I point out the bottles to him.

“No...”
He grumbles, clears his throat a few times, and continues, “V.S.O.P. Corboisshon’s!! Damnit, everybody has it.”
“I’m sorry, sir, I’m at a loss.”

And he looks at the Courvoisier for good this time.

“There it is!” He exclaims. “Corboisshon!”
“Yes, sir, that’s the Courvoisier I just it pointed out to you.”

He ignores my last remark completely.

“You got this stuff in your store and you don’t even know it! What kind of store is this anyway?”
“I don’t know, sir. Will that be all?”
“Rumph.... those damn French, I hate their guts!”

And he grumbles all the way back to the counter, where I charge him for his two bottles. At the beginning, I thought about giving him hell, then I though about it, this old piece of angry shit will be dead soon. Fuck him. I rang him up and looked at him thinking, ‘You’re angry and hateful and an asshole, but soon, you’ll be dead, and I’ll still be alive, and I’ll live many more years, while your body will be the playground of worms and maggots.’

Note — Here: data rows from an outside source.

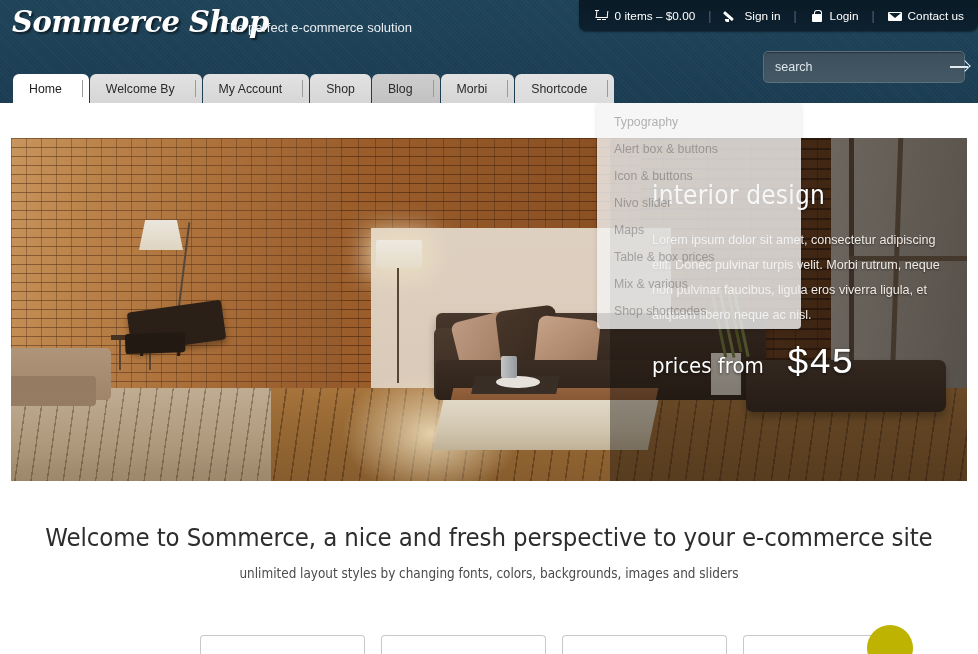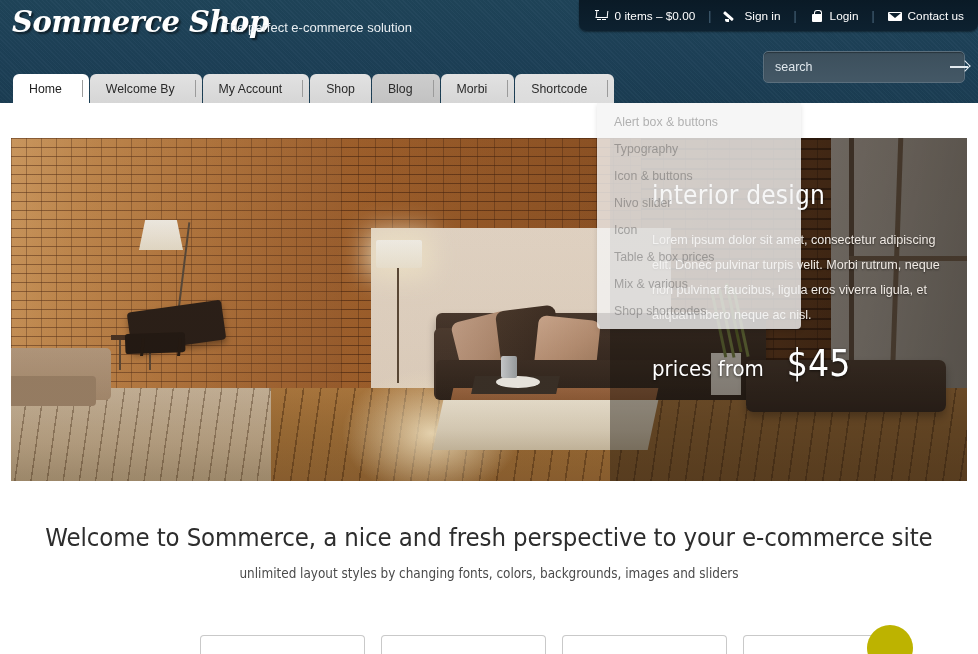--- a/index.html
+++ b/index.html
@@ -565,21 +565,21 @@
   }
   .cap-price {
     font-family: "DejaVu Sans Condensed", "Liberation Sans Narrow", "Liberation Sans", sans-serif;
     font-size: 22px;
     color: #fff;
     display: flex;
     align-items: baseline;
     gap: 23px;
     text-shadow: 0 1px 3px rgba(0,0,0,0.6);
   }
-  .cap-price .amount { font-size: 37px; }
+  .cap-price .amount { font-size: 37px; font-family: Liberation Mono, monospace; }
 
   
   .content {
     position: absolute;
     left: 0;
     top: 470px;
     width: 978px;
     height: 173px;
     background: #fff;
   }
@@ -688,25 +688,25 @@
       <span class="divider"></span>
     </a>
     <a class="tab open" href="#">
       <span class="lbl">Shortcode</span>
       <span class="divider"></span>
     </a>
   </div>
 </div>
 
 <div class="dropdown">
+  <a class="dd-item" href="#">Typography</a>
   <a class="dd-item" href="#">Alert box &amp; buttons</a>
-  <a class="dd-item" href="#">Typography</a>
   <a class="dd-item" href="#">Icon &amp; buttons</a>
   <a class="dd-item" href="#">Nivo slider</a>
-  <a class="dd-item" href="#">Icon</a>
+  <a class="dd-item" href="#">Maps</a>
   <a class="dd-item" href="#">Table &amp; box prices</a>
   <a class="dd-item" href="#">Mix &amp; various</a>
   <a class="dd-item" href="#">Shop shortcodes</a>
 </div>
 
 <div class="slider">
   <div class="photo">
     <div class="wall-left"></div>
     <div class="wall-mid"></div>
     <div class="wall-right"></div>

That made me feel better. I smiled at him. No a single moment throughout our encounter did this man actually look at me or listen to me. He never heard my accent – light as it is – nor calculate that I might not be an American, that I might not agree with his narrow-minded republican ideals, that I might actually even be French (the evil of all evil), the very representation of those awful people he despises so much, those awful people who make such a wonderful drink... Damn Them!